Primeiro, podemos pensar sobre a importância da educação dos afetos para a psicologia. Quando você mostra para uma mulher – por meio de conversas no atendimento clínico ou mesmo de materiais de leitura e vídeos - que seu problema de dependência emocional é um problema social entre as mulheres imposto em especial por meio do reforçamento da ideologia de realização da mulher por meio de amor romântico. Neste momento ela sai do isolamento e passa a ter clareza dos mecanismos sociais que a levaram a achar que sua vida não tinha sentido sem um homem, por exemplo. Já tive a maravilhosa oportunidade de observar algumas mulheres passando por esse processo que é profundamente libertador para elas e para mim. E isso pode ser aplicado a qualquer um dos sofrimentos psíquicos das mulheres que tem um fundo na opressão de gênero como a dificuldade em ficar sozinha e o processo de culpa vivido na maternidade, por exemplo.
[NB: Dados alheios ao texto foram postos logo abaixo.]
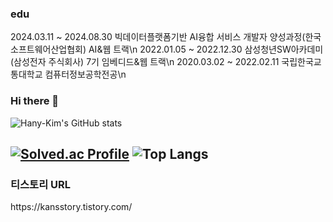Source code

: ### edu
2024.03.11 ~ 2024.08.30 빅데이터플랫폼기반 AI융합 서비스 개발자 양성과정(한국소프트웨어산업협회) AI&웹 트랙\n
2022.01.05 ~ 2022.12.30 삼성청년SW아카데미(삼성전자 주식회사) 7기 임베디드&웹 트랙\n
2020.03.02 ~ 2022.02.11 국립한국교통대학교 컴퓨터정보공학전공\n

### Hi there 👋

<!--
**Hany-Kim/Hany-Kim** is a ✨ _special_ ✨ repository because its `README.md` (this file) appears on your GitHub profile.

Here are some ideas to get you started:

- 🔭 I’m currently working on ...
- 🌱 I’m currently learning ...
- 👯 I’m looking to collaborate on ...
- 🤔 I’m looking for help with ...
- 💬 Ask me about ...
- 📫 How to reach me: ...
- 😄 Pronouns: ...
- ⚡ Fun fact: ...
-->

![Hany-Kim's GitHub stats](https://github-readme-stats.vercel.app/api?username=Hany-Kim\&bg_color=30,e96443,904e95\&title_color=fff\&text_color=fff)

[![Solved.ac Profile](http://mazassumnida.wtf/api/v2/generate_badge?boj=kan)](https://solved.ac/kan/) ![Top Langs](https://github-readme-stats.vercel.app/api/top-langs/?username=Hany-Kim\&hide_progress=true)
---
<h3>티스토리 URL</h3>
https://kansstory.tistory.com/
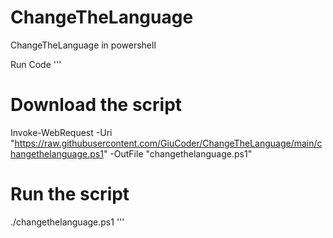 # ChangeTheLanguage
ChangeTheLanguage in powershell

Run Code 
''' 
# Download the script
Invoke-WebRequest -Uri "https://raw.githubusercontent.com/GiuCoder/ChangeTheLanguage/main/changethelanguage.ps1" -OutFile "changethelanguage.ps1"

# Run the script
./changethelanguage.ps1
'''
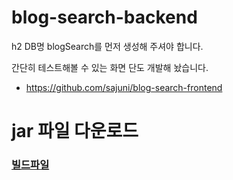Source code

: # blog-search-backend

h2 DB명 blogSearch를 먼저 생성해 주셔야 합니다.

간단히 테스트해볼 수 있는 화면 단도 개발해 놨습니다.

- https://github.com/sajuni/blog-search-frontend

# jar 파일 다운로드

### [빌드파일](https://github.com/sajuni/blog-search-backend/raw/master/search-backend-0.0.1-SNAPSHOT.jar)
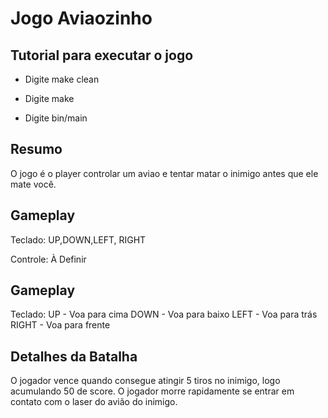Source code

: # Jogo Aviaozinho

## Tutorial para executar o jogo

* Digite make clean

* Digite make

* Digite bin/main


## Resumo

O jogo é o player controlar um aviao e tentar matar o inimigo antes que ele mate você.
## Gameplay

Teclado: UP,DOWN,LEFT, RIGHT

Controle: À Definir

## Gameplay

Teclado: 
UP - Voa para cima
DOWN - Voa para baixo
LEFT - Voa para trás
RIGHT - Voa para frente


## Detalhes da Batalha

O jogador vence quando consegue atingir 5 tiros no inimigo, logo acumulando 50 de score. O jogador morre rapidamente se entrar em contato com o laser do avião do inimigo.










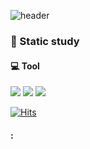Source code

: ![header](https://capsule-render.vercel.app/api?type=waving&color=fedcba&height=180&section=header&text=Silky&fontColor=ffffff&fontSize=100&animation=fadeIn&fontAlignY=55)

### 📖 Static study


#### 💻 Tool
<img src="https://img.shields.io/badge/Python-3776AB?style=for-the-badge&logo=Python&logoColor=yellow"/>
<img src="https://img.shields.io/badge/R-276DC3?style=for-the-badge&logo=R&logoColor=blue"/>
<img src="https://img.shields.io/badge/Julia-9558B2?style=for-the-badge&logo=Julia&logoColor=orange"/> 

[![Hits](https://hits.seeyoufarm.com/api/count/incr/badge.svg?url=https%3A%2F%2Fgithub.com%2Fgjbae1212%2Fhit-counter)](https://hits.seeyoufarm.com)                    

#### :



<!--
**LeeSeungHoen/LeeSeungHoen** is a ✨ _special_ ✨ repository because its `README.md` (this file) appears on your GitHub profile.

Here are some ideas to get you started:

- 🔭 I’m currently working on ...
- 🌱 I’m currently learning ...
- 👯 I’m looking to collaborate on ...
- 🤔 I’m looking for help with ...
- 💬 Ask me about ...
- 📫 How to reach me: ...
- 😄 Pronouns: ...
- ⚡ Fun fact: ...
-->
Além disso, percebemos que o processo de emancipação social e afetiva das mulheres gera mudança cultural já que elas param de repetir o processo de opressão do qual eram vítimas de forma invisibilizada nas outras mulheres da sua vida gerando dessa forma uma cadeia de empoderamento - com a nova percepção que muitas mulheres estão tendo a partir dos últimos acontecimentos no nosso país vamos passar a receber muitas mulheres querendo fazer uma revisão de seus afetos e crenças sobre si mesmas, já que perceberam que muitas dessas crenças foram introjetadas e que são totalmente desfavoráveis para elas e adoecedoras. E por último, com o ressurgimento do feminismo para a grande massa

O que muitas vezes é perceptível na clínica é que muitas mulheres chegam com um alto nível de desconstrução intelectual do patriarcado só que no nível afetivo continuam repetindo dinâmicas que lhe são nocivas e isso é totalmente compreensível já que não existe uma cartilha de desconstrução dos afetos opressores, ou seja, vamos ter que buscar caso a caso de que forma podemos intervir positivamente no processo de emancipação desta mulheres.
Precisamos estar preparadas para nesse momento termos uma atitude que vai além do técnico e entra no âmbito político lutando contra a manutenção do status quo e buscando condições de vida que favoreçam a saúde integral de todas as mulheres.